» **Goal**
Carry on the API reference for the Rot3 rotation class, starting after its last sentence.

» **Page excerpt**
Class sym::Rot3¶

template<typename ScalarType> class Rot3¶

Autogenerated C++ implementation of symforce.geo.rot3.Rot3.

Group of three-dimensional orthogonal matrices with determinant +1, representing rotations in 3D space. Backed by a quaternion with (x, y, z, w) storage.

Public Types

using Scalar = ScalarType ¶

using Self = Rot3<Scalar>¶

using DataVec = Eigen::Matrix<Scalar, 4, 1>¶

using TangentVec = Eigen::Matrix<Scalar, 3, 1>¶

using SelfJacobian = Eigen::Matrix<Scalar, 3, 3>¶

using Vector3 = Eigen::Matrix<Scalar, 3, 1>¶

Public Functions

inline explicit Rot3(const DataVec &data, const bool normalize = true)¶

Construct from data vec

Parameters:: normalize – Project to the manifold on construction. This ensures numerical stability as this constructor is called after each codegen operation. Constructing from a normalized vector may be faster, e.g. with FromStorage.

inline Rot3()¶

inline const DataVec &Data() const¶

inline Eigen::Quaternion<Scalar> Quaternion() const¶

inline explicit Rot3(const Eigen::Quaternion<Scalar> &q)¶

inline Eigen::AngleAxis<Scalar> AngleAxis() const¶

inline explicit Rot3(const Eigen::AngleAxis<Scalar> &aa)¶

inline Rot3 ToPositiveReal() const¶

const Vector3 ComposeWithPoint(const Vector3 &right) const¶: Left-multiplication. Either rotation concatenation or point transform.

const Scalar ToTangentNorm(const Scalar epsilon) const¶

Returns the norm of the tangent vector corresponding to this rotation

This is equal to the angle that should be rotated through to get this Rot3, in radians. Using this function directly is usually more efficient than computing the norm of the tangent vector, both in symbolic and generated code; by default, symbolic APIs will not automatically simplify to this

const Eigen::Matrix<Scalar, 3, 3> ToRotationMatrix() const¶: Converts to a rotation matrix

const Vector3 ToYawPitchRoll() const¶

Compute the yaw, pitch, and roll Euler angles in radians of this rotation

Euler angles are subject to gimbal lock: https://en.wikipedia.org/wiki/Gimbal_lock

This means that when the pitch is close to +/- pi/2, the yaw and roll angles are not uniquely defined, so the returned values are not unique in this case.

» **Data excerpts**
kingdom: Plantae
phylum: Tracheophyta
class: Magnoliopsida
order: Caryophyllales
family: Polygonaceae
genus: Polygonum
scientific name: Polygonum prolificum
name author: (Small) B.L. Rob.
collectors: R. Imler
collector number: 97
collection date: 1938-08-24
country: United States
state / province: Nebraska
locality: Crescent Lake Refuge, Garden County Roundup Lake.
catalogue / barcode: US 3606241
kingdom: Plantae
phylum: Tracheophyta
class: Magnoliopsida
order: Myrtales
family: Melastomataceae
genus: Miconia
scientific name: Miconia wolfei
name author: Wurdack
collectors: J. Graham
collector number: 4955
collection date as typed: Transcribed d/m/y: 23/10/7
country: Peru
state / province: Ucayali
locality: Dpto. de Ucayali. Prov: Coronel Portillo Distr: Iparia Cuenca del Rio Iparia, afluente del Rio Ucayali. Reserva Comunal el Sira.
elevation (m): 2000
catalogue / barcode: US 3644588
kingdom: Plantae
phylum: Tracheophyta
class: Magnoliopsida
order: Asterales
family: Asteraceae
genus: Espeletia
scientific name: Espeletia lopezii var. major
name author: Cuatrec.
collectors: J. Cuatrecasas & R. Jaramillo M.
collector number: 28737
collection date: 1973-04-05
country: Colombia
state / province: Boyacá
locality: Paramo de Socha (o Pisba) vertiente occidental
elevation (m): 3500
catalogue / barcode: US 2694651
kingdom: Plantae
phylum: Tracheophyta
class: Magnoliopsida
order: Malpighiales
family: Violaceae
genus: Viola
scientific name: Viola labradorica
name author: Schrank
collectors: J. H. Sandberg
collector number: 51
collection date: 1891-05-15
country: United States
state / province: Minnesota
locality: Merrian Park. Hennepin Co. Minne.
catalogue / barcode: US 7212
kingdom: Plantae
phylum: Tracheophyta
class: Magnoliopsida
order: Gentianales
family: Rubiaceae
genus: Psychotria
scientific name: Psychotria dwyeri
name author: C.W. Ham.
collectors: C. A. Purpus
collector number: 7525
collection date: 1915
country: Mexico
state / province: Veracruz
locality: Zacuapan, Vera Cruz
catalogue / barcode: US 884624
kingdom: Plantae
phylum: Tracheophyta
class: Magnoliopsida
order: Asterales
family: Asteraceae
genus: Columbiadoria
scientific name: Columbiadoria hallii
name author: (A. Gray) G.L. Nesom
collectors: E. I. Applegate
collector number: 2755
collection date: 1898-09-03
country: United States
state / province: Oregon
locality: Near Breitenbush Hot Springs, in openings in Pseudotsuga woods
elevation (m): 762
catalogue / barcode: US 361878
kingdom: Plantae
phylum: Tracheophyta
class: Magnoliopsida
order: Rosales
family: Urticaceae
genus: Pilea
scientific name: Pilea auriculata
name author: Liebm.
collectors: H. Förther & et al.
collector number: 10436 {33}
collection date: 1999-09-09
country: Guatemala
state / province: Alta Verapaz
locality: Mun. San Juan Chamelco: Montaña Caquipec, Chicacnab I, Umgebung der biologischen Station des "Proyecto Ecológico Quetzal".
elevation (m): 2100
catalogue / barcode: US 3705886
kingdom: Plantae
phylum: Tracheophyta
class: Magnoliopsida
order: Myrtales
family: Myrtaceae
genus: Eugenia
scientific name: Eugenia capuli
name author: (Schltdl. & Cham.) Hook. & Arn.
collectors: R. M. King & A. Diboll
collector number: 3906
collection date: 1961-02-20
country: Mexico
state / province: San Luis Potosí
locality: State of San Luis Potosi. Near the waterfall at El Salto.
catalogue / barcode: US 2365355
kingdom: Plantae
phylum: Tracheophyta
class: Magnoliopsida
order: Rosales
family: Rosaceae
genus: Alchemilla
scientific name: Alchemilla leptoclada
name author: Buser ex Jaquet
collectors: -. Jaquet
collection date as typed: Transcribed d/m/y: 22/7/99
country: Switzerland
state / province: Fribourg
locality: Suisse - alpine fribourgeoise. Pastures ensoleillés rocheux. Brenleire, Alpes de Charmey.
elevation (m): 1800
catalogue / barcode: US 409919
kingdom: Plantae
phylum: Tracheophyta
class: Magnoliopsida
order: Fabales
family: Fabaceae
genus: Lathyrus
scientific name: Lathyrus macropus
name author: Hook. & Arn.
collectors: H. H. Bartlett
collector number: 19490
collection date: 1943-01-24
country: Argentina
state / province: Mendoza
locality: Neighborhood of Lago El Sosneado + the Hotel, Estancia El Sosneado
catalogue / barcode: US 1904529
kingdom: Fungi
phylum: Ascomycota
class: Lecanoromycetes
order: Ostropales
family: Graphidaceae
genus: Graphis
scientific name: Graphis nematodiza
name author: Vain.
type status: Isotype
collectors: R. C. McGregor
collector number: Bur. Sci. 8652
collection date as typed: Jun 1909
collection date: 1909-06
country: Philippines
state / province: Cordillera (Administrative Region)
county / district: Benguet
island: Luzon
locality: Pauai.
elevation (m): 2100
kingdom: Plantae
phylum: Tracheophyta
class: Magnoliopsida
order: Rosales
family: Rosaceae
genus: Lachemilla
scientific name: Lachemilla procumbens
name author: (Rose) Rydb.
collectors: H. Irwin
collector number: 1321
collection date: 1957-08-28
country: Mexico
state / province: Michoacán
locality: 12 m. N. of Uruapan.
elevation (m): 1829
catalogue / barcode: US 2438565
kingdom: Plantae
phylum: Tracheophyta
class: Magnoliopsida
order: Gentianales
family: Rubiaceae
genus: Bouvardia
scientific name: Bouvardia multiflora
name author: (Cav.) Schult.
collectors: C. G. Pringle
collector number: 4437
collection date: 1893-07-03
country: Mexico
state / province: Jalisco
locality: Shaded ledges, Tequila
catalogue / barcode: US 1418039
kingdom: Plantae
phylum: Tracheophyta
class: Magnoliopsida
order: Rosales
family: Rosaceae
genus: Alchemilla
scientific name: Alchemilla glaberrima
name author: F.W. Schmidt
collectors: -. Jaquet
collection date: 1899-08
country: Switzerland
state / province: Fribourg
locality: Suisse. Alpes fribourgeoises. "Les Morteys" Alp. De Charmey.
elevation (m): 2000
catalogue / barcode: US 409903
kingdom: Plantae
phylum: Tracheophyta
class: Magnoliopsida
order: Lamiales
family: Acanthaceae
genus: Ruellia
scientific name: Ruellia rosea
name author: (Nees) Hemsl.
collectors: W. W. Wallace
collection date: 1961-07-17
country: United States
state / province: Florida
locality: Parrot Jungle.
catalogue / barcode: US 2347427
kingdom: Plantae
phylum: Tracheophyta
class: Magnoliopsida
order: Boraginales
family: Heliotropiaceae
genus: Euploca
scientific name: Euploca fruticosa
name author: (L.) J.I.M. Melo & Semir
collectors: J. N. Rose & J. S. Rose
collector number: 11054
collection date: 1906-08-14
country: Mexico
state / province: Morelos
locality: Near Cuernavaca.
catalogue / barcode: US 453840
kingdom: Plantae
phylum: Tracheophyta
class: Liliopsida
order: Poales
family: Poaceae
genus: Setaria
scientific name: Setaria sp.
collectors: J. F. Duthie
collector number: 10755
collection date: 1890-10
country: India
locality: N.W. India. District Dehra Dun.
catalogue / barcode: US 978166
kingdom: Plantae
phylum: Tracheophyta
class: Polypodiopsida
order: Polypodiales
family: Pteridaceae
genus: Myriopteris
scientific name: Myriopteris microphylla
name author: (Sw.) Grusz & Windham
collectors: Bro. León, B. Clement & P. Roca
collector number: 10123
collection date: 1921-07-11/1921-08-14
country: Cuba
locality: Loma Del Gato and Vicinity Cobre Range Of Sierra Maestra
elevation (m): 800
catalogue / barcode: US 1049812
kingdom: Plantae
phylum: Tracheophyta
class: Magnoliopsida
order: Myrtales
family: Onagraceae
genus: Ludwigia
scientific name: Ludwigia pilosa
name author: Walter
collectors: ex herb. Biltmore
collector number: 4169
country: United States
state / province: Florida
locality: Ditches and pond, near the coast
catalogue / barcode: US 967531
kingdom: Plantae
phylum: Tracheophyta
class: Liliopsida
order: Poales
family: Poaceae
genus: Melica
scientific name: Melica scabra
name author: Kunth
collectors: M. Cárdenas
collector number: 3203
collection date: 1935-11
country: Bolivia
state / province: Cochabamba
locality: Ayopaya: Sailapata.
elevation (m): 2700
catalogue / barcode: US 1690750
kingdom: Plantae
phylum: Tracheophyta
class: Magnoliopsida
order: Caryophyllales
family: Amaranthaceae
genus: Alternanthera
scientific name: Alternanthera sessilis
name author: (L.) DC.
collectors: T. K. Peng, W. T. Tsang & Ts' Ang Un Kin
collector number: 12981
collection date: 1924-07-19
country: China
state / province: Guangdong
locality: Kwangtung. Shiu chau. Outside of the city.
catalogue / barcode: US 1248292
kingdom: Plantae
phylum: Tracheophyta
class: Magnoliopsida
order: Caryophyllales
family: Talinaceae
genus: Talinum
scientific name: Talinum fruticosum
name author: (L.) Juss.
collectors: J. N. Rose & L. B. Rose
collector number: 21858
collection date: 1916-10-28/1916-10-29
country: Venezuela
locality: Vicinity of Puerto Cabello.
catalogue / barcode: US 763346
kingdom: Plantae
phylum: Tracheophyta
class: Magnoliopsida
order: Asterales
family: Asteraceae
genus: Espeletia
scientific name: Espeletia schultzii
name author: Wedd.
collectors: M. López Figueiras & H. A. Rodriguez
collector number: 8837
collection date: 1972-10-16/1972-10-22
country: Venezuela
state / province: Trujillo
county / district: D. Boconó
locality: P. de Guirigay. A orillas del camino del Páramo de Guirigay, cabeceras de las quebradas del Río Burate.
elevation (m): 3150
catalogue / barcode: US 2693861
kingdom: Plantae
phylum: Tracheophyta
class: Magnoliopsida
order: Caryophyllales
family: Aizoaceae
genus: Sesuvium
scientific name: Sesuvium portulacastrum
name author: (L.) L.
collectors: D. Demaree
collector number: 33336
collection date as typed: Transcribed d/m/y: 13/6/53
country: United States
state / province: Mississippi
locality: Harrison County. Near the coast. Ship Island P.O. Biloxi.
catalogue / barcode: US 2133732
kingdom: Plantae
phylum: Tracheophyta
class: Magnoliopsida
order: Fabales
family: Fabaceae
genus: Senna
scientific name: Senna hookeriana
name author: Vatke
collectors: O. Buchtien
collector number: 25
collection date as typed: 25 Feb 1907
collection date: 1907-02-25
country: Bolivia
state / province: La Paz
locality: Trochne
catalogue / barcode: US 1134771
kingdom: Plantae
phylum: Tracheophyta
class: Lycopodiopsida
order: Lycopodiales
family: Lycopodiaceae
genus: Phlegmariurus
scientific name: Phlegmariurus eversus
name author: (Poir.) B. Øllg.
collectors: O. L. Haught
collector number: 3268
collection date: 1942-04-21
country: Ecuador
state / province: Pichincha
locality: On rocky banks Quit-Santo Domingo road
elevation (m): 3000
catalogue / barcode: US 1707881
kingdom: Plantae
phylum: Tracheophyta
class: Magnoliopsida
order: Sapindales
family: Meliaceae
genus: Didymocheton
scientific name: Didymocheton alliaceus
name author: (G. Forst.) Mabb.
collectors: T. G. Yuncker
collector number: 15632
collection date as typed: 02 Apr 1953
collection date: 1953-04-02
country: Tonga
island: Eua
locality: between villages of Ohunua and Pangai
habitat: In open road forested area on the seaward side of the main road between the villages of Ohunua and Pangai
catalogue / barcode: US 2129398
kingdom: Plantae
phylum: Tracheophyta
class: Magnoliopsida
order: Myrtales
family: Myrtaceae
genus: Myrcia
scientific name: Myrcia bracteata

» **Task response**
Returns: Scalar: Yaw angle [radians] Scalar: Pitch angle [radians] Scalar: Roll angle [radians]

inline void ToStorage(Scalar *const vec) const¶

inline Self Inverse() const¶

inline Self Compose(const Self &b) const¶

inline Vector3 Compose(const Vector3 &point) const¶

inline Self Between(const Self &b) const¶

inline Self InverseWithJacobian(SelfJacobian *const res_D_a = nullptr) const¶

inline Self ComposeWithJacobians(const Self &b, SelfJacobian *const res_D_a = nullptr, SelfJacobian *const res_D_b = nullptr) const¶

inline Self BetweenWithJacobians(const Self &b, SelfJacobian *const res_D_a = nullptr, SelfJacobian *const res_D_b = nullptr) const¶

template<typename Other> inline auto operator*(const Other &b) const -> decltype(Compose(b))¶

inline TangentVec ToTangent(const Scalar epsilon = kDefaultEpsilon<Scalar>) const¶

inline Self Retract(const TangentVec &vec, const Scalar epsilon = kDefaultEpsilon<Scalar>) const¶

inline TangentVec LocalCoordinates(const Self &b, const Scalar epsilon = kDefaultEpsilon<Scalar>) const¶

inline Self Interpolate(const Self b, const Scalar alpha, const Scalar epsilon = kDefaultEpsilon<Scalar>) const¶

inline bool IsApprox(const Self &b, const Scalar tol) const¶

template<typename ToScalar> inline Rot3<ToScalar> Cast() const¶

inline bool operator==(const Rot3 &rhs) const¶

inline bool operator!=(const Rot3 &rhs) const¶

Public Static Functions

static inline Rot3 FromQuaternion(const Eigen::Quaternion<Scalar> &q)¶

static inline Rot3 FromAngleAxis(const Eigen::AngleAxis<Scalar> &aa)¶

static inline Rot3 FromAngleAxis(const Scalar angle, const Vector3 &axis)¶

static inline Rot3 FromRotationMatrix(const Eigen::Matrix<Scalar, 3, 3> &mat)¶

template<typename Generator> static inline Rot3 Random(Generator &gen)¶

static const sym::Rot3<Scalar> RandomFromUniformSamples(const Scalar u1, const Scalar u2, const Scalar u3)¶: Generate a random element of SO3 from three variables uniformly sampled in [0, 1].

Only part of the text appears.